Ammonium palmitate
- Names: IUPAC name azanium;hexadecanoate

Identifiers
- CAS Number: 593-26-0;
- 3D model (JSmol): Interactive image;
- ChemSpider: 62193;
- ECHA InfoCard: 100.008.897
- EC Number: 209-785-6;
- PubChem CID: 68971;
- UNII: W0481SHF2Z;
- CompTox Dashboard (EPA): DTXSID40883455;

Properties
- Chemical formula: C_{16}H_{35}NO_{2}
- Molar mass: 273.461 g·mol^{−1}
- Appearance: Yellow-white powder
- Density: 1.79 g/cm^{3}
- Boiling point: 340.6 °C
- Solubility in water: soluble

Hazards
- Flash point: 154.1 °C

= Ammonium palmitate =

Ammonium palmitate is a chemical compound with the chemical formula CH3(CH2)14COONH4. This is an organic ammonium salt of palmitic acid.

==Synthesis==
Ammonium palmitate can be prepared by reacting palmitic acid and excess 28-30% NH3-solution.

==Physical properties==
Ammonium palmitate forms yellow-white powder, soluble in water.
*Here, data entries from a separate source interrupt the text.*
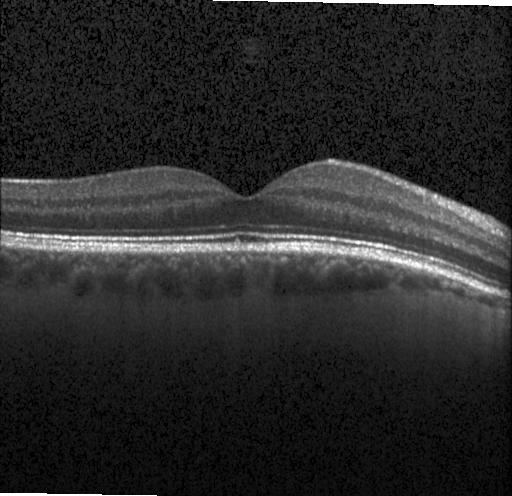

OCT line scan
Finding: no choroidal neovascularization, no diabetic macular edema, and no drusen.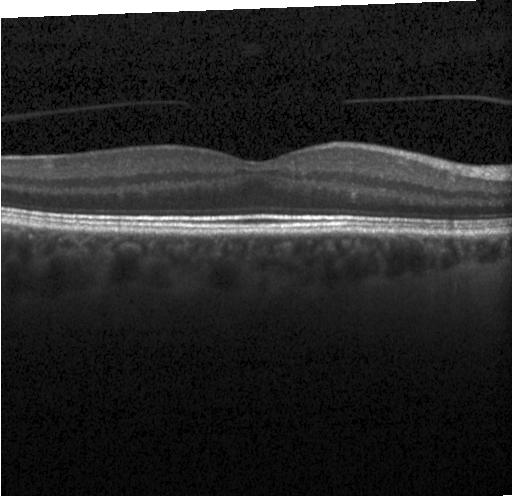 Macular OCT: no CNV, DME, or drusen.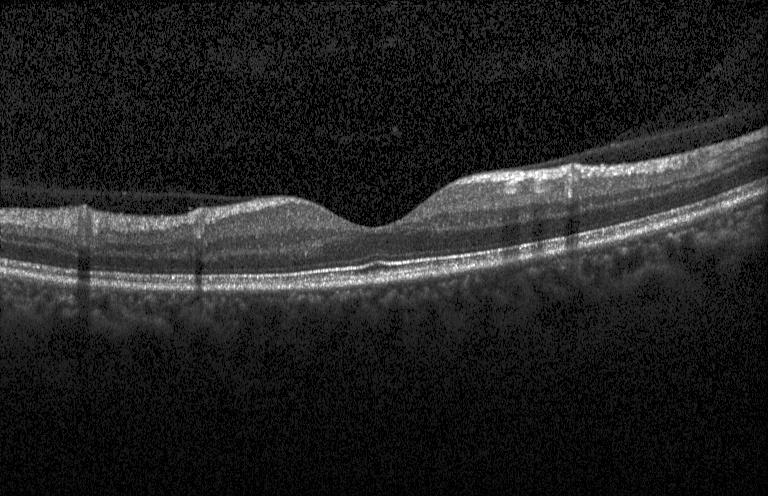 Assessment: neither choroidal neovascularization, diabetic macular edema, nor drusen.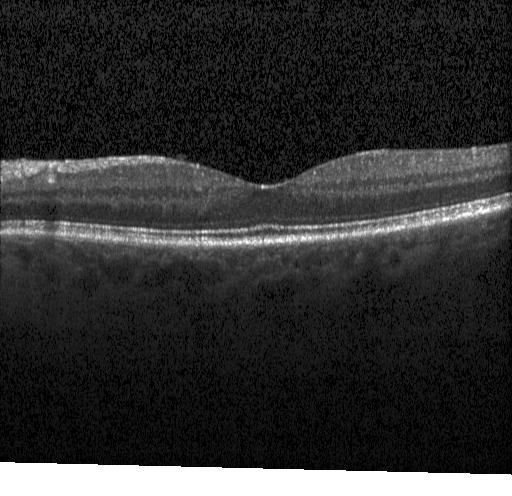 Dx: no choroidal neovascularization, diabetic macular edema, or drusen.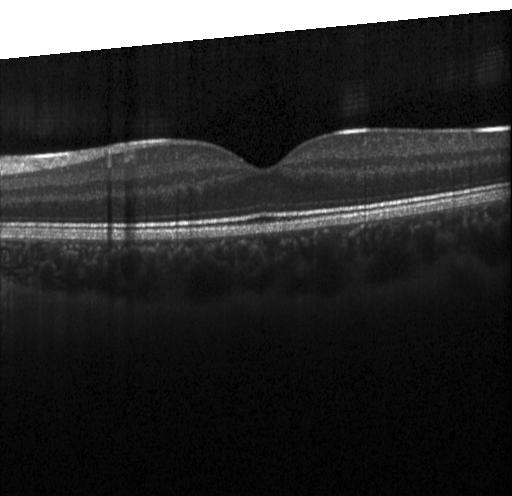 Optical coherence tomography scan; spectral-domain optical coherence tomography
OCT finding: no CNV, DME, or drusen.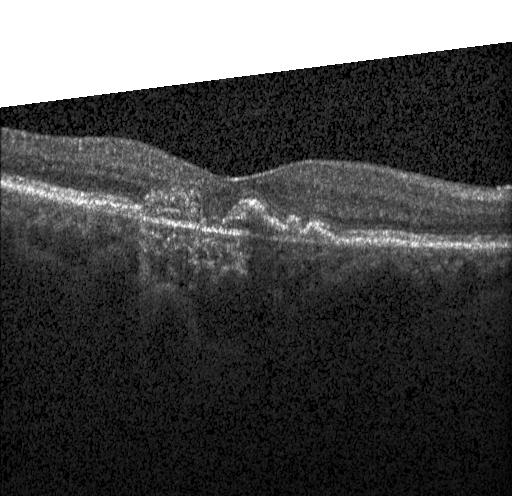

Heidelberg Spectralis OCT system, OCT line scan, SD-OCT
Finding: a choroidal neovascular membrane.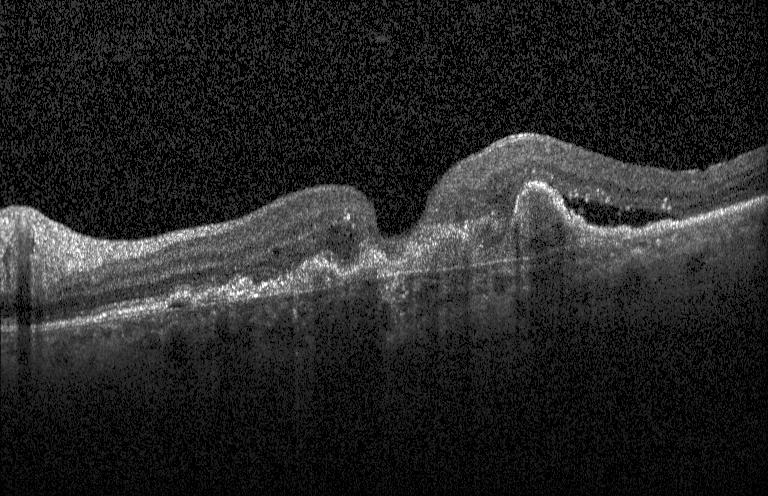

Spectral-domain optical coherence tomography. Heidelberg Spectralis OCT system. Macular scan. Retinal OCT cross-section. Finding: choroidal neovascularization (CNV).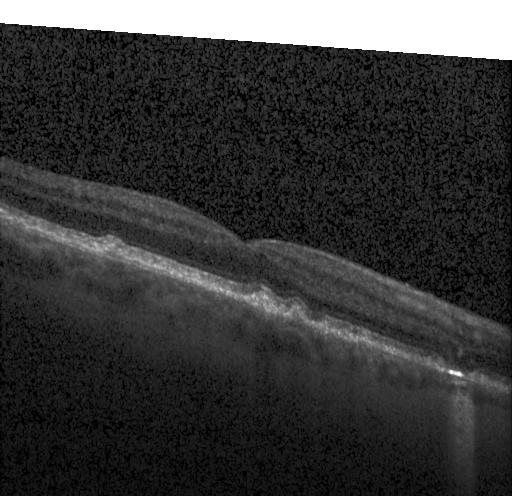
Optical coherence tomography scan — Diagnosis: multiple drusen.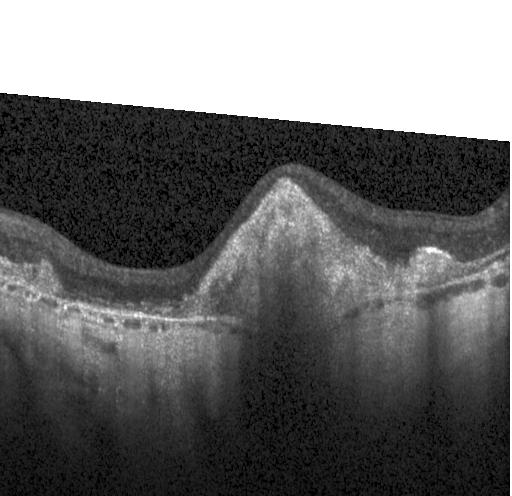

Optical coherence tomography scan — Impression: a choroidal neovascular membrane.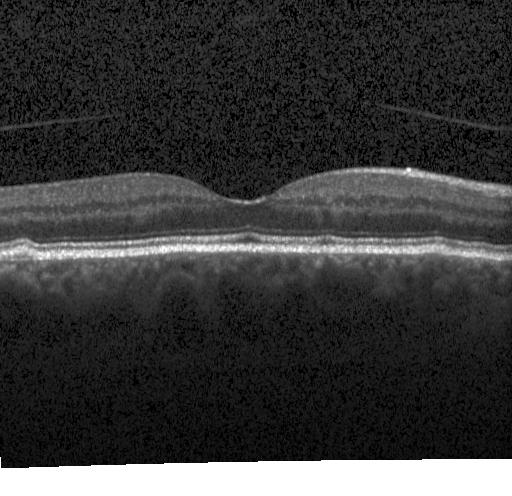
Retinal OCT B-scan — The scan shows sub-RPE drusenoid deposits.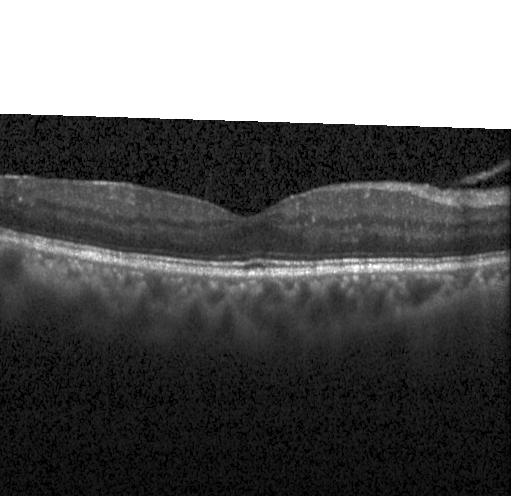
Optical coherence tomography scan. Heidelberg Spectralis OCT system. Through the macula.
Diagnosis: neither choroidal neovascularization, diabetic macular edema, nor drusen.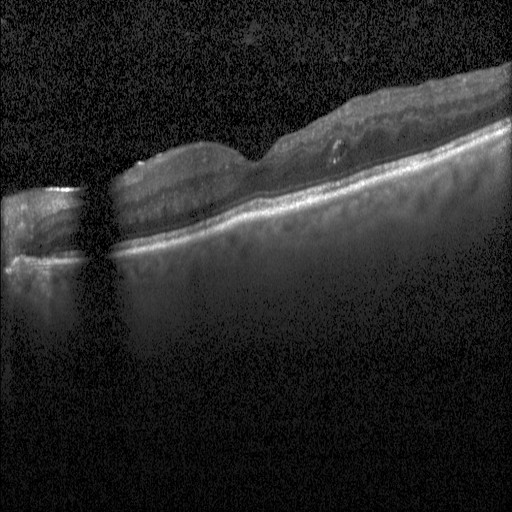
Heidelberg Spectralis. Retinal OCT cross-section. Macular scan. Spectral-domain optical coherence tomography.
Dx: DME.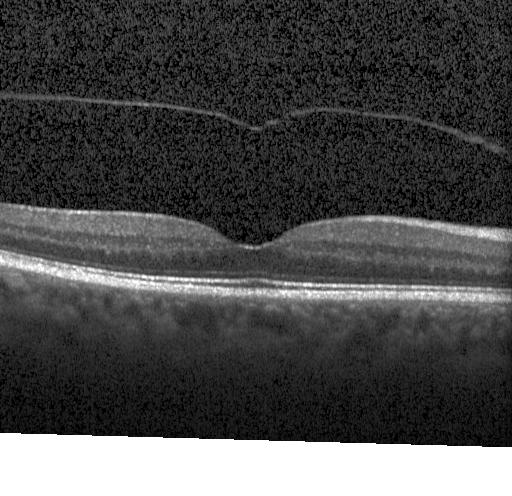

Retinal OCT cross-section showing no evidence of CNV, DME, or drusen.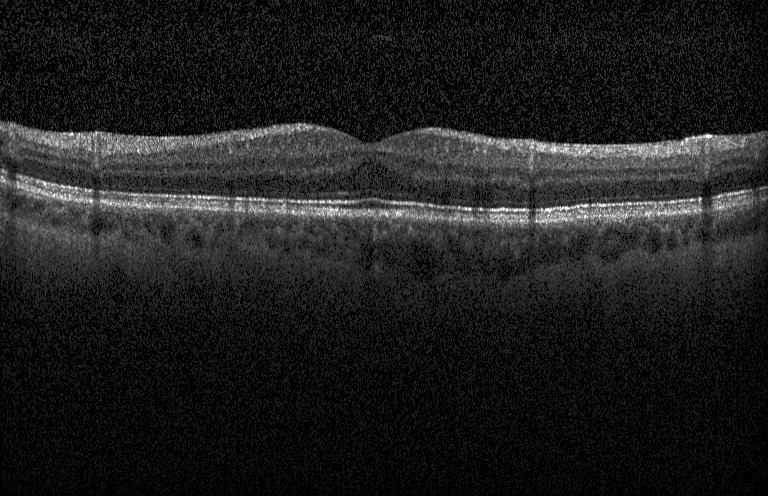

Spectral-domain OCT B-scan: no evidence of CNV, DME, or drusen.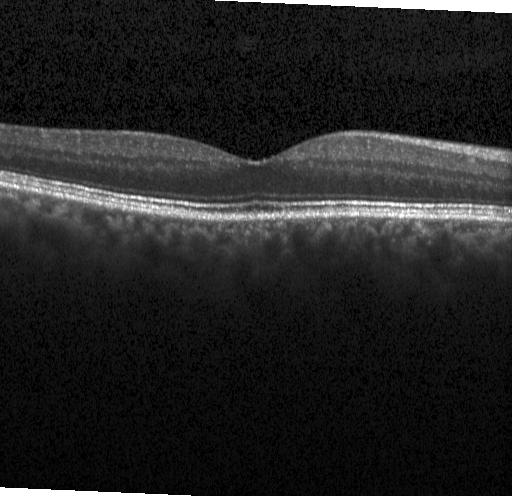
OCT scan showing no choroidal neovascularization, diabetic macular edema, or drusen.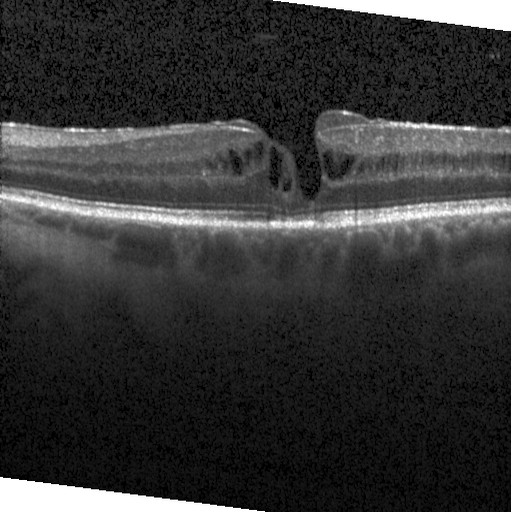 Heidelberg Spectralis · spectral-domain optical coherence tomography · optical coherence tomography B-scan. Finding: diabetic macular edema.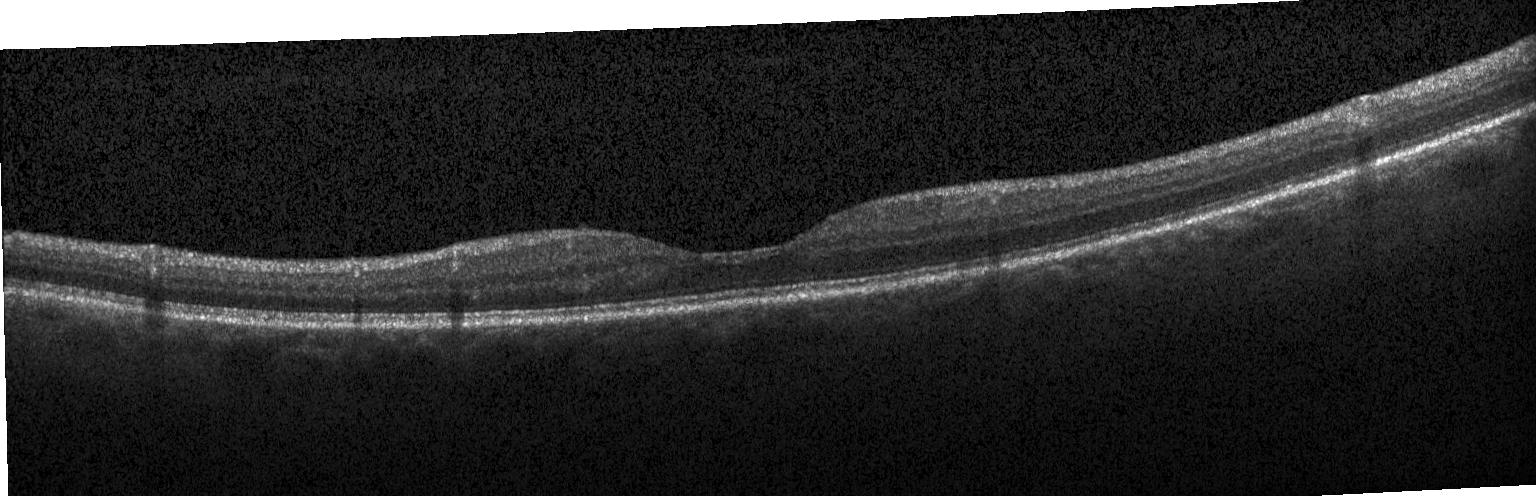
The scan shows no evidence of CNV, DME, or drusen.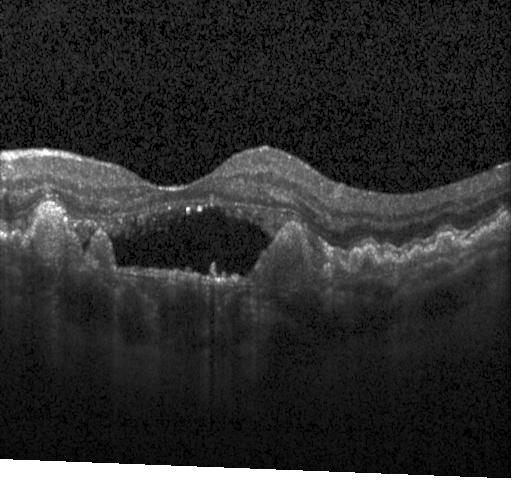 Assessment: a choroidal neovascular membrane.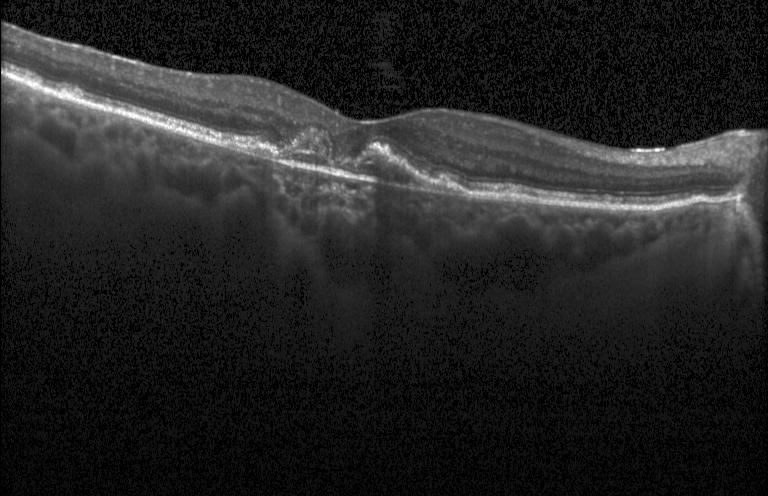 The scan shows a choroidal neovascular membrane.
It is slightly soluble in benzene and xylene, practically insoluble in acetone, ethanol, methanol, CCl4, or naphtha.

X-ray diffraction studies of ammonium palmitate show crystals that belong to monoclinic space group P2_{1}/n.

==Uses==
The compound is used to produce waterproofing fabrics and for thickening lubricants.